Do LLMs produce texts with "human-like" lexical diversity?

Paper · arXiv 2508.00086 · Published July 31, 2025

The degree to which LLMs produce writing that is truly human-like remains unclear despite the extensive empirical attention that this question has received. The present study addresses this question from the perspective of lexical diversity. Specifically, the study investigates patterns of lexical diversity in LLM-generated texts from four ChatGPT models (3.5, 4, o4 mini, and 4.5) in comparison with texts written by L1 and L2 English participants (n = 240) across four education levels. Six dimensions of lexical diversity were measured in each text: volume, abundance, variety-repetition, evenness, disparity, and dispersion. Results from one-way MANOVAs, one-way ANOVAs, and Support Vector Machines revealed that the LLM-generated texts differed significantly from human-written texts for each variable, with ChatGPT-o4 mini and -4.5 differing the most. Within these two groups, ChatGPT-4.5 demonstrated higher levels of lexical diversity than older models despite producing fewer tokens. The human writers’ lexical diversity did not differ across subgroups (i.e., education, language status). Altogether, the results indicate that LLMs do not produce human-like texts in relation to lexical diversity, and the newer LLMs produce less human-like texts than older models. We discuss the implications of these results for language pedagogy and related applications.

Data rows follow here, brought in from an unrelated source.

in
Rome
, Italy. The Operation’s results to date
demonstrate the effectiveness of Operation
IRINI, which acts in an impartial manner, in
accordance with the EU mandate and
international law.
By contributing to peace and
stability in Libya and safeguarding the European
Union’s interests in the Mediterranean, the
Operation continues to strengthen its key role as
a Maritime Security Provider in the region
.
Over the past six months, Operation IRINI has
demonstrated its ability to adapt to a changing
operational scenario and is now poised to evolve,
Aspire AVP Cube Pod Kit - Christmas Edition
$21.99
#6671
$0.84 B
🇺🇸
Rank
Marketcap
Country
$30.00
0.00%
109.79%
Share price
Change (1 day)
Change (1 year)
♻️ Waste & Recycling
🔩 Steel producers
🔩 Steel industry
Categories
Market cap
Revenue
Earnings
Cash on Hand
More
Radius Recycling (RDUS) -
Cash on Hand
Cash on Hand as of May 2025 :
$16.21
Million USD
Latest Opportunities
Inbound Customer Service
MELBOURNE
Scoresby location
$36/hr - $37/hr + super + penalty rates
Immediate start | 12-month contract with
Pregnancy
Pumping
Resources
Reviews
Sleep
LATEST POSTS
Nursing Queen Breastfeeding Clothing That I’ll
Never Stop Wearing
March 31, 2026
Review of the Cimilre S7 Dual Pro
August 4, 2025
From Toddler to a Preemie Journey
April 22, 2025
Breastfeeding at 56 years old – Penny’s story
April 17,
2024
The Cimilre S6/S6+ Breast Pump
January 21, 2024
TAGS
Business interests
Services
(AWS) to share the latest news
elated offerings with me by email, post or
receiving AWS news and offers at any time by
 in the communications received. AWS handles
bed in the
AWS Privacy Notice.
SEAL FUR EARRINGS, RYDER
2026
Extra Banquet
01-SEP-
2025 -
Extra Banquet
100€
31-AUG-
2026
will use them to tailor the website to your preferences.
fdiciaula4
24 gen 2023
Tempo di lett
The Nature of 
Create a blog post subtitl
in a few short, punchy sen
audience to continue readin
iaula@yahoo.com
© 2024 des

Human judges' ability to differentiate between human- and GenAI-produced writing

Researchers have investigated whether humans can successfully discern whether a given text was written by a human or a machine. Köbis and Mossink (2021) asked human judges to try to distinguish between poetry written by humans versus an early GPT model (GPT-2); the participants were not generally able to do so. Casal and Kessler (2023) examined whether applied linguists could reliably identify whether abstracts for four different studies were human- or GenAI-written. Again, even highly-trained applied linguists were not successful in discerning authorship. Yeadon et al. (2024) asked participants to judge whether short-essay responses to physics questions were GenAI- or human-written. Here, too, participants were unsuccessful in correctly identifying GenAI-generated texts. More recently, Wen and Laporte (2025) asked human raters to try to distinguish between experiential narratives written by humans versus two GenAI models (ChatGPT-3.5 and -4.0). Though ChatGPT-3.5 and -4.0 produced texts that were respectively less and more lexically diverse than human-written texts, the participants were still unable to accurately distinguish between the GenAI- and human-written narratives.